Consumers to Arms-The price-fixing squabble grew so noisy that the din passed beyond conference-room walls. Percy Straus's sidelong argument that retail selling should be a balanced function which, when efficiently performed, passes along price benefits to the consumer, reached the ears of Mrs. Mary Harriman Rumsey, head of NRA's Consumers' Advisory Committee. She perked up her ears and flatly denounced the whole fair practice section of the Retail Code. It was learned that Dr. Alexander Sachs of NRA's Research Division had confidentially reported to General Johnson that "stop-loss" was price-fixing and nothing more. Consumers' leagues, Granges, the American Farm Bureau Federation sniffed a rat and began to howl. To these groups price-fixing in any form meant only one thing: a deliberate attempt to gouge the public.
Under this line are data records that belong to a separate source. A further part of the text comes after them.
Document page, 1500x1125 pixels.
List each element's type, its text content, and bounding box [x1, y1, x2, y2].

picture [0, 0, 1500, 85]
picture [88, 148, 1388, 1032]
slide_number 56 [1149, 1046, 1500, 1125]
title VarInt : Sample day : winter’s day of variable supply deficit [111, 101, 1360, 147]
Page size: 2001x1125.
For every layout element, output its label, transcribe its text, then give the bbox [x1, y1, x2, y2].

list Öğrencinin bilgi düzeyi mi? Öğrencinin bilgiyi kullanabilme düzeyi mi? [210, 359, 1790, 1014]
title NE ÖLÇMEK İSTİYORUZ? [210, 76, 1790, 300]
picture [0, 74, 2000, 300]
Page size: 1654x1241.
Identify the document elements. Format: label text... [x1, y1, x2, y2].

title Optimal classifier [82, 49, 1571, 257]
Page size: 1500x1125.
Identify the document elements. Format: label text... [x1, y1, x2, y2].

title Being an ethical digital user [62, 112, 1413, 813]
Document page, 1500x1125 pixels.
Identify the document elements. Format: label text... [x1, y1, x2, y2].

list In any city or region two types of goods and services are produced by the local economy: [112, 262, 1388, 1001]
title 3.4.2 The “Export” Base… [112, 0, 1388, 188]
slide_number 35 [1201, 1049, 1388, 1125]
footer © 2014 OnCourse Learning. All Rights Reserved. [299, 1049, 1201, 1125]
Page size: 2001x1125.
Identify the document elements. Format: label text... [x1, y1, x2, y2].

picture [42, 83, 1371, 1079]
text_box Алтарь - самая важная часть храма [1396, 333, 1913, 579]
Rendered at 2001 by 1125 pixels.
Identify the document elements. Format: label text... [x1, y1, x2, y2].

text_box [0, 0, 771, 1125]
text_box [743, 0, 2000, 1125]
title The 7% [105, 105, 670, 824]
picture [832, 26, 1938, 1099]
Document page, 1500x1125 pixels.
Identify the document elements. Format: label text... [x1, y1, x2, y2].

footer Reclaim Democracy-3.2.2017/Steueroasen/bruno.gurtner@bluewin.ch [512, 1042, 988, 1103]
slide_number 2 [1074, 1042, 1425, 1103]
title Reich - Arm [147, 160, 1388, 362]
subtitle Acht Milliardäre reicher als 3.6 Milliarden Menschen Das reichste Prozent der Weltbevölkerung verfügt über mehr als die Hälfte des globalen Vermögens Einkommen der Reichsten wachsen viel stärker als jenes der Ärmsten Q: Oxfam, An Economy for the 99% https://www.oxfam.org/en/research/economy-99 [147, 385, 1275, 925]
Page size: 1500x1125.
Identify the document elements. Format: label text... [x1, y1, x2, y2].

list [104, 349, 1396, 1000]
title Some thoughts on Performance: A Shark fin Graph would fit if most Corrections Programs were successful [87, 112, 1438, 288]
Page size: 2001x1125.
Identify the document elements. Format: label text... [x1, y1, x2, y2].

Agricultural Adjustment Administrator Peek, who is responsible for the Food & Grocery Wholesale & Retail Trades Code, was also alarmed. Retail price-fixing would make it more difficult for him to bring farm prices up to parity with manufactured goods. Though the Food Code went into hearings last week with a price-fixing clause—a 10% mark-up like the Retail Code but split 2¢% to the wholesaler and 7¢% to the retailer—few observers believed that it would get by Mr. Peek.